Non-modifiable demographic, financial, and geographic factors impacted patient-reported satisfaction with the care women received at a gynecologic oncology clinic, a single-center study showed.
“This study agrees with previous work in other disciplines that patient satisfaction scores, at the initiation of care, are affected by non-modifiable patient and system factors such as the age of the patient or the size of the hospital,” lead study author Dr. Emma L. Barber said in an interview prior to the annual meeting of Society of Gynecologic Oncology where she was presenting the study.
“The study is unique in that it is the first to examine this question specifically in gynecologic cancer patients in the outpatient setting. Cancer patients, and specifically gynecologic cancer patients, may have different perspectives on satisfaction with care than broader groups of patients, such as general internal medicine patients,” she said.
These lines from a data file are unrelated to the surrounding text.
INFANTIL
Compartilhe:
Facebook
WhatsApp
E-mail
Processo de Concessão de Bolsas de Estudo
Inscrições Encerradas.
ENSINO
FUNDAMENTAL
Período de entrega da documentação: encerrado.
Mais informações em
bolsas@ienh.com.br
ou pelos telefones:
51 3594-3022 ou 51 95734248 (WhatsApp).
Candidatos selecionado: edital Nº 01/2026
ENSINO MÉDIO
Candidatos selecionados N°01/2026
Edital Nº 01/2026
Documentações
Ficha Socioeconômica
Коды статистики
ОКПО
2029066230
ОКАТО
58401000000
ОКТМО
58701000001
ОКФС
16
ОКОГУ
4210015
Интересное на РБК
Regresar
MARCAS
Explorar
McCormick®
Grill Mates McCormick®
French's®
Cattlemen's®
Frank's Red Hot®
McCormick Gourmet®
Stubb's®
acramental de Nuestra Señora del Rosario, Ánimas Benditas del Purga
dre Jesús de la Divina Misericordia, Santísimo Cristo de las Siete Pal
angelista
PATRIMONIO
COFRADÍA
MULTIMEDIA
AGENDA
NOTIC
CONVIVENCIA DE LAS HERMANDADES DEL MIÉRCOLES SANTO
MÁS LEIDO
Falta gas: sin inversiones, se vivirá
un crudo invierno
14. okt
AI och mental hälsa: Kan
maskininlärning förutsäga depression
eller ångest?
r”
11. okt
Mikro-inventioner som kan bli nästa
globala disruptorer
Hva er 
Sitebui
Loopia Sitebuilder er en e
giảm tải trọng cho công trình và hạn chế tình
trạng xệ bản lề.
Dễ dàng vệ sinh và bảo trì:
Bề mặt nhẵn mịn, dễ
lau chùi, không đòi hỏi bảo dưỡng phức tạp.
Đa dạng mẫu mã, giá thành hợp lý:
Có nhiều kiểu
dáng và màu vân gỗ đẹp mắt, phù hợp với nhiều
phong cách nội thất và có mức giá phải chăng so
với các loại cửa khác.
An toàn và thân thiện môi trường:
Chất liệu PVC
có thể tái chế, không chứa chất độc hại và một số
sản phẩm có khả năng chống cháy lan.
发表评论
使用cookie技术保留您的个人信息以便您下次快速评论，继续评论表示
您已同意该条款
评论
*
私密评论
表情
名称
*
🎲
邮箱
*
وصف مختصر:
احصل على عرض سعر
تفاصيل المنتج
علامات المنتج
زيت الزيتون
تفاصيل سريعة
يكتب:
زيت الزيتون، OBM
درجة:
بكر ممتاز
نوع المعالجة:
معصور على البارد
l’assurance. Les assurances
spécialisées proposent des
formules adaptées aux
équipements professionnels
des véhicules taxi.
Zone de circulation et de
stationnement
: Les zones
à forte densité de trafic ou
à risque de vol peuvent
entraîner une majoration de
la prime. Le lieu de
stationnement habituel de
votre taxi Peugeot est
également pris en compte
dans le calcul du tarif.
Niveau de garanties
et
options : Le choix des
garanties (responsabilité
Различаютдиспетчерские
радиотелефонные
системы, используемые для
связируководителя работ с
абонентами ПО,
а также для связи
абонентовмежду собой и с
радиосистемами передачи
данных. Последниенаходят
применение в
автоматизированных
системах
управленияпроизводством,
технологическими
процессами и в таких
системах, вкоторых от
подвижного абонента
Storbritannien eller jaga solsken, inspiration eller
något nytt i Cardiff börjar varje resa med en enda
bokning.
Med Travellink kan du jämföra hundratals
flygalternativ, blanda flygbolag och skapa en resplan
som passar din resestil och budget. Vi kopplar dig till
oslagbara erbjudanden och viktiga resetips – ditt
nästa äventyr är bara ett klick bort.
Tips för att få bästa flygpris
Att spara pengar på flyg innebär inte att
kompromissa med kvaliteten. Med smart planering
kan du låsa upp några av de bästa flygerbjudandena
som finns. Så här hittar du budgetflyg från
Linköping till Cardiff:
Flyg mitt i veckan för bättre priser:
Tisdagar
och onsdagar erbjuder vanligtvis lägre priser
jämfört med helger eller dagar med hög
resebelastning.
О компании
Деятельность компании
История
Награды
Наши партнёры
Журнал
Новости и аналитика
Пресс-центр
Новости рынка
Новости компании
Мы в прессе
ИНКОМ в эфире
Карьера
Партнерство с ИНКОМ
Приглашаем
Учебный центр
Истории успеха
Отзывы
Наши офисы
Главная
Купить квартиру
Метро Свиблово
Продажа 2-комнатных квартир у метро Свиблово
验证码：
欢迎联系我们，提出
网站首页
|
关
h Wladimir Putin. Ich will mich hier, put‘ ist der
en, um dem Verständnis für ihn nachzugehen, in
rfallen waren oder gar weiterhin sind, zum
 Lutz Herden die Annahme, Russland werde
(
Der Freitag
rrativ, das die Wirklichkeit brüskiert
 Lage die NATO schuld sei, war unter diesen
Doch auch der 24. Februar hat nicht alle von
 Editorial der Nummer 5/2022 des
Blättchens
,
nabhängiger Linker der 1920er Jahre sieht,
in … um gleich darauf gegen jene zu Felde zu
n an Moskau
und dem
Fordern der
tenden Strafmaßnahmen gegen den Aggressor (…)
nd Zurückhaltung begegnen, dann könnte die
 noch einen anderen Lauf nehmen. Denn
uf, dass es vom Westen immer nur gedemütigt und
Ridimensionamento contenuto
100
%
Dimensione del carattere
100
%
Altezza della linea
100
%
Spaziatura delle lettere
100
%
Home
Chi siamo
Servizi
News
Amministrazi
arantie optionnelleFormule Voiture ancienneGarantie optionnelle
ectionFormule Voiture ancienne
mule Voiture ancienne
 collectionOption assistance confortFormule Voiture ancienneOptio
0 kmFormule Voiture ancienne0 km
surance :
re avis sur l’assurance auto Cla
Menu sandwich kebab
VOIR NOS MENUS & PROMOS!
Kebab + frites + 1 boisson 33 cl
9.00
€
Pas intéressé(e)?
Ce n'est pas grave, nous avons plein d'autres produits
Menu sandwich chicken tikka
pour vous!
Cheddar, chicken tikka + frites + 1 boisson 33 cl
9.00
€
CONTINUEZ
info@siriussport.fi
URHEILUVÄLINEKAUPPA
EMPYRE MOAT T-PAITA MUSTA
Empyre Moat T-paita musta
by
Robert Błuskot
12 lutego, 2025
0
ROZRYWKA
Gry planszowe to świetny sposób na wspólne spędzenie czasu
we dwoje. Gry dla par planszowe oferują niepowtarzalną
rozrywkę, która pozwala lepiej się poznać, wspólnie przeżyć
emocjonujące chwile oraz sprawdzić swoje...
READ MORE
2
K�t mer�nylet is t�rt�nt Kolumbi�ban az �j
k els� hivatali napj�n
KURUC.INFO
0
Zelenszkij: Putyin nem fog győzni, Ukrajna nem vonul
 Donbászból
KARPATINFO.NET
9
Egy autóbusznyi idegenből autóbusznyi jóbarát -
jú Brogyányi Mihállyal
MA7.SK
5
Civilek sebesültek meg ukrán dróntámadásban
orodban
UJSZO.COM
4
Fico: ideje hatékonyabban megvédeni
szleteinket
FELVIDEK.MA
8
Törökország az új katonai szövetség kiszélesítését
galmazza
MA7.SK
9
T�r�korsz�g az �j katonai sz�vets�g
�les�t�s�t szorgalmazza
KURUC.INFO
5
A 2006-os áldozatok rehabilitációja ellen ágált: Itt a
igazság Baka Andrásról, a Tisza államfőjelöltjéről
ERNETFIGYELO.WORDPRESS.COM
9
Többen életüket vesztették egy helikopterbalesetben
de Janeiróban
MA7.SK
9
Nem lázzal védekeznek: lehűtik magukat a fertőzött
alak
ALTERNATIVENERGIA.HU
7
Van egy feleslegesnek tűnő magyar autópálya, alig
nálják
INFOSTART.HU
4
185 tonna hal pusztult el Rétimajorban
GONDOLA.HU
Dr. Barber, a gynecologic oncology fellow in the department of obstetrics and gynecology at the University of North Carolina at Chapel Hill, and her associates administered the Patient Satisfaction Questionnaire (PSQ-18) to 208 women seeking surgical management at the university’s gynecology clinic. The tool measures patient satisfaction in seven health care domains: general satisfaction, technical quality, interpersonal manner, communication, financial aspects, time spent with physicians, and accessibility on a five-point Likert scale. The researchers converted scores to “satisfied” versus “unsatisfied/equivocal” based on a cutoff of 3.5.
The median age of respondents was 58 years, their median PSQ-18 score was 70.5, 78% were white, 32% had some college/trade school education, and 43% were college graduates or had other advanced degrees. The majority of respondents (84%) had some private insurance, 9% had Medicaid/Medicare alone, and 7% were uninsured.
White patients had higher levels of patient satisfaction, compared with other minorities (86% vs. 65%; P less than .01), while uninsured patients had lower scores in the following domains of patient satisfaction, compared with their insured counterparts: interpersonal (60% vs. 83%; P = .02), financial (27% vs. 61%; P = .01), and accessibility (33% vs. 67%; P = .01). Increasing education was also associated with higher scores in the interpersonal and accessibility domains of patient satisfaction (P of .03 and .01, respectively). Multivariate regression analysis revealed that the strongest predictors of patient satisfaction were white race (adjusted OR 2.7) and each 20 minutes less traveled (adjusted OR of 1.2).
“Tertiary care facilities that serve heterogeneous populations and have large catchment areas can use this information to target improvement projects at specific domains of patient satisfaction,” Dr. Barber said. “However, given the association between non-modifiable factors and satisfaction, performance measures that use patient satisfaction scores based only on summed domain scores may be penalizing clinics for patient mix differences. Financially penalizing clinics that care for underserved patients may exacerbate healthcare disparities. Instead, a system of incentives for improvement may be more appropriate.”
She acknowledged certain limitations of the study, including its prospective, single-center design. “The results may not be generalizable to other institutions or practice settings. Additionally, we tested multiple hypotheses to examine the effects of various factors on the different domains of patient satisfaction. Thus, these results should be considered hypothesis generating and need to be confirmed in additional studies.”